(Source data):

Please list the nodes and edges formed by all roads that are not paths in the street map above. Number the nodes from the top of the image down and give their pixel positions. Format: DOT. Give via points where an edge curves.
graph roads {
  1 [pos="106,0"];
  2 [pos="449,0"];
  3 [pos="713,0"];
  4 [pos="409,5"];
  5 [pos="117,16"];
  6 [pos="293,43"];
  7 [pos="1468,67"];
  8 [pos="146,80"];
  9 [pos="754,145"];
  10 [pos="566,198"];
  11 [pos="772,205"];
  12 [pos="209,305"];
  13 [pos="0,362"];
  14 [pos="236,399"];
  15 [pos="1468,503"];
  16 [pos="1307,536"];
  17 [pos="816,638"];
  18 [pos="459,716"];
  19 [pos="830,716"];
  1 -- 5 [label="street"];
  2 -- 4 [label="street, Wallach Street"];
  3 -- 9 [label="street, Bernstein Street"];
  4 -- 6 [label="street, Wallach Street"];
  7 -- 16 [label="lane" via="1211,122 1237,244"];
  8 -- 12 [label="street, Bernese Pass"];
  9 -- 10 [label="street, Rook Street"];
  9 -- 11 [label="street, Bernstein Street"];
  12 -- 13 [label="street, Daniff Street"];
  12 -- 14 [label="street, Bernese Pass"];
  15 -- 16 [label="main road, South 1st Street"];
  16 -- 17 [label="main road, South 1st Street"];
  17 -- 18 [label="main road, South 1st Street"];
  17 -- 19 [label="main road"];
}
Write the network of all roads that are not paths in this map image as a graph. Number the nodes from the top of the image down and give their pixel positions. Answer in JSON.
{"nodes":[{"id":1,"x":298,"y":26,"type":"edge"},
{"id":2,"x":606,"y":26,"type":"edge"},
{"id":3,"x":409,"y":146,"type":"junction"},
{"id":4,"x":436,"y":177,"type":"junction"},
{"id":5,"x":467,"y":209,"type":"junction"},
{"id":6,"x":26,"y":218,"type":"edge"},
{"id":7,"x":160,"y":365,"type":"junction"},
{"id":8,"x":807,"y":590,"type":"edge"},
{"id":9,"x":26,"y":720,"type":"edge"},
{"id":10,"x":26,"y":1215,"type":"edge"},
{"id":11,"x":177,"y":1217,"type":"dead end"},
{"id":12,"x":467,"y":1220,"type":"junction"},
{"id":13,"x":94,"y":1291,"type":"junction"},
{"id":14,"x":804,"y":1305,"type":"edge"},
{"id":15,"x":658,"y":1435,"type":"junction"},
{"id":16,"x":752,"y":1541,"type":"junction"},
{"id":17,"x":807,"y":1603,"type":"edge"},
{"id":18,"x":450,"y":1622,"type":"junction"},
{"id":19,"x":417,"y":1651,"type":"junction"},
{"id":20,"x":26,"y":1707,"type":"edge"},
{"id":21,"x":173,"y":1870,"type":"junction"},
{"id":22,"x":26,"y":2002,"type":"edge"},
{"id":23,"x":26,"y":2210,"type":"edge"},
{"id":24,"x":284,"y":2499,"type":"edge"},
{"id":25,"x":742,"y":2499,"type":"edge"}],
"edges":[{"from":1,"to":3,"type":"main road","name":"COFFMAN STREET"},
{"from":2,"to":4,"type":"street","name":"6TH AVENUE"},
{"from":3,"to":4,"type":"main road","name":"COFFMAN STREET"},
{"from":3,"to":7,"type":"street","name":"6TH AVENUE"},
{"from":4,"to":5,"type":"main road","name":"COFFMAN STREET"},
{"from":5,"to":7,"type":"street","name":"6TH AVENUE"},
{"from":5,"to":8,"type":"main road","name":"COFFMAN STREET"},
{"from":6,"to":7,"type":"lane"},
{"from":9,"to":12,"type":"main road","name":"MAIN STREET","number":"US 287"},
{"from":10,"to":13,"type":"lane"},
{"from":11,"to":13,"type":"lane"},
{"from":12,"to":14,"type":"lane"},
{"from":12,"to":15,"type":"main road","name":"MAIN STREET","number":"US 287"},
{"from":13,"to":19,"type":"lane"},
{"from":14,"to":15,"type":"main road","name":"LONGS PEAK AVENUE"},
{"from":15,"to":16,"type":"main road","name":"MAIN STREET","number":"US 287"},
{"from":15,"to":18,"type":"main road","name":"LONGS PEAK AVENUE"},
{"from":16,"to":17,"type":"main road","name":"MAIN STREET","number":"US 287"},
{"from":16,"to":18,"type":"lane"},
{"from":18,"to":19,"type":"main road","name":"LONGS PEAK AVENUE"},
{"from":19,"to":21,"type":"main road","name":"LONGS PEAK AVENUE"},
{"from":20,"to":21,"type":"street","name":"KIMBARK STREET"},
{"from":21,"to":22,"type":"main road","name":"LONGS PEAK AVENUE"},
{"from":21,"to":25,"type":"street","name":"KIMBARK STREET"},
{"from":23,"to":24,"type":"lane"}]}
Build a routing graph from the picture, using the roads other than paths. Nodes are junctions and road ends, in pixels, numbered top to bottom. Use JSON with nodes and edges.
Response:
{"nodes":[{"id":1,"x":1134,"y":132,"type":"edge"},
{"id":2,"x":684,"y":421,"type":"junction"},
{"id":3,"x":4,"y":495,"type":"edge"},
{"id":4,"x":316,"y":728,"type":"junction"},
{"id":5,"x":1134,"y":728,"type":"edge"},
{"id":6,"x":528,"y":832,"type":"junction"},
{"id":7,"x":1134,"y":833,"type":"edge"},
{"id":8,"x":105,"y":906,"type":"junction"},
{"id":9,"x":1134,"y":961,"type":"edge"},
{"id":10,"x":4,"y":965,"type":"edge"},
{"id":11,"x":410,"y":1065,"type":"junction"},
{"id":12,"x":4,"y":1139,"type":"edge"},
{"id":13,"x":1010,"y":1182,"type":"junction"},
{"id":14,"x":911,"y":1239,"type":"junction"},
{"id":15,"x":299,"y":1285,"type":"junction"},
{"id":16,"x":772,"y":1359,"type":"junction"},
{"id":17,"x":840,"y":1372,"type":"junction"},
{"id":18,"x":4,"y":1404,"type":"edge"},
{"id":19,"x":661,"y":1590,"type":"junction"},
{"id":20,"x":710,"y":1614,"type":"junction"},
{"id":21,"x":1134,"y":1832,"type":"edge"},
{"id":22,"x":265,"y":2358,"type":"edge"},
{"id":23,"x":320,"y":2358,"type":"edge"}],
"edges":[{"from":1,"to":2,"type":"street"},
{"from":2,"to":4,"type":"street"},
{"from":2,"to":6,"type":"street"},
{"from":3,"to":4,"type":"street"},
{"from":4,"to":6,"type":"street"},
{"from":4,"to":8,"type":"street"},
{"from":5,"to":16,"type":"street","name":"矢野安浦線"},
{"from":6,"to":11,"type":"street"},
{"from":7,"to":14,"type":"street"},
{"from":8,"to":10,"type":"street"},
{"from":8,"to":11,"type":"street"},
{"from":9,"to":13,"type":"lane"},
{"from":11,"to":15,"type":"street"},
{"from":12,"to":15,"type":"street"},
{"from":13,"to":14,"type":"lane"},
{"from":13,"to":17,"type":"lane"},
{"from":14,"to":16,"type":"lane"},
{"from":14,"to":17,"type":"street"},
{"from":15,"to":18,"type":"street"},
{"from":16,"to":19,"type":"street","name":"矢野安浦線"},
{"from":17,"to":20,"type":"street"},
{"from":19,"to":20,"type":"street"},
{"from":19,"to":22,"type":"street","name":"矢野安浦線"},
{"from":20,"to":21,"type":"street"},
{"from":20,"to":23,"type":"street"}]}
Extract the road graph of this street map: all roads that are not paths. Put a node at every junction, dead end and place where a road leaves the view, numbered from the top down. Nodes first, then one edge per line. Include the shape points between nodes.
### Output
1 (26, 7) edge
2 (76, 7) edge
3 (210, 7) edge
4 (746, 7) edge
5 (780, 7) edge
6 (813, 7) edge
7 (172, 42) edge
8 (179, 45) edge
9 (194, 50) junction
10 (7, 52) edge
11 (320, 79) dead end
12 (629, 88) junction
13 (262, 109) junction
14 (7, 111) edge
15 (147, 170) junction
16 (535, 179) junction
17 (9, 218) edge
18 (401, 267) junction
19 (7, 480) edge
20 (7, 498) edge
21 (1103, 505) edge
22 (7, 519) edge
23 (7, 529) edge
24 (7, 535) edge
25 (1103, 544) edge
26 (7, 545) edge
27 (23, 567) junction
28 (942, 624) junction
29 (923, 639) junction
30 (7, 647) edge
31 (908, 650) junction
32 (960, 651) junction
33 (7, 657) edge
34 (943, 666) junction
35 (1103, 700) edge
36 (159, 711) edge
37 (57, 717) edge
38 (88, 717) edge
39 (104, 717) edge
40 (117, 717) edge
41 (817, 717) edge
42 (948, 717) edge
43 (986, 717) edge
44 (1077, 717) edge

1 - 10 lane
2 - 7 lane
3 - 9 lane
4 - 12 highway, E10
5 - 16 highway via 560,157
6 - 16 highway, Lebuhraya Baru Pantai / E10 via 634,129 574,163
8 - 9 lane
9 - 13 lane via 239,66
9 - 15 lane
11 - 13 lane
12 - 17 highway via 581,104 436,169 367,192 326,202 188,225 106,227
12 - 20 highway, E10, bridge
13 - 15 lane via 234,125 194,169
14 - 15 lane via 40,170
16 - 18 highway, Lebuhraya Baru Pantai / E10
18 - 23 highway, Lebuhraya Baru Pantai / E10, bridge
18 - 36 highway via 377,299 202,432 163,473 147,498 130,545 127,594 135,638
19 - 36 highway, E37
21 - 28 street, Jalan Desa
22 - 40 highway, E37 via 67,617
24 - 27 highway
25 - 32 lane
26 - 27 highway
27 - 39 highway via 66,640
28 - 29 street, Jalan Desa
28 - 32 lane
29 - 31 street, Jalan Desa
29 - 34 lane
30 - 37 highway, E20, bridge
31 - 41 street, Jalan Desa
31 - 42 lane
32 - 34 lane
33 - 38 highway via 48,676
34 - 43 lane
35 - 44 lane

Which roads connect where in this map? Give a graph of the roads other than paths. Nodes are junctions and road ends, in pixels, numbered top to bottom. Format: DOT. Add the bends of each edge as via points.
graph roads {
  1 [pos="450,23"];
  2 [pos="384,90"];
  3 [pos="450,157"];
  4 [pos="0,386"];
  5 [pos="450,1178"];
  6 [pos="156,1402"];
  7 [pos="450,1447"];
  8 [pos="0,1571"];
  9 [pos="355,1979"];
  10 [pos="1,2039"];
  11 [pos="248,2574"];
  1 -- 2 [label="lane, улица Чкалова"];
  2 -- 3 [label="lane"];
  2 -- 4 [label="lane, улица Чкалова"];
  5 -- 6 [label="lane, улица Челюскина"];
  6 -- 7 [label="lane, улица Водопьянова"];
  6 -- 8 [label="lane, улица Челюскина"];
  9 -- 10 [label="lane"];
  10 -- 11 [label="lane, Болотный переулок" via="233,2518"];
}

(WHAT YOU HAVE TO DO): Copy out each line of the entries that holds "edges".

(EXERCISE RESULT):
Please list the nodes and edges formed by all roads that are not paths in the street map above. Number the nodes from the top of the image down and give their pixel positions. Format: DOT. Give via points where an edge curves.
"edges":[{"from":1,"to":3,"type":"main road","name":"COFFMAN STREET"},
Build a routing graph from the picture, using the roads other than paths. Nodes are junctions and road ends, in pixels, numbered top to bottom. Use JSON with nodes and edges.
"edges":[{"from":1,"to":2,"type":"street"},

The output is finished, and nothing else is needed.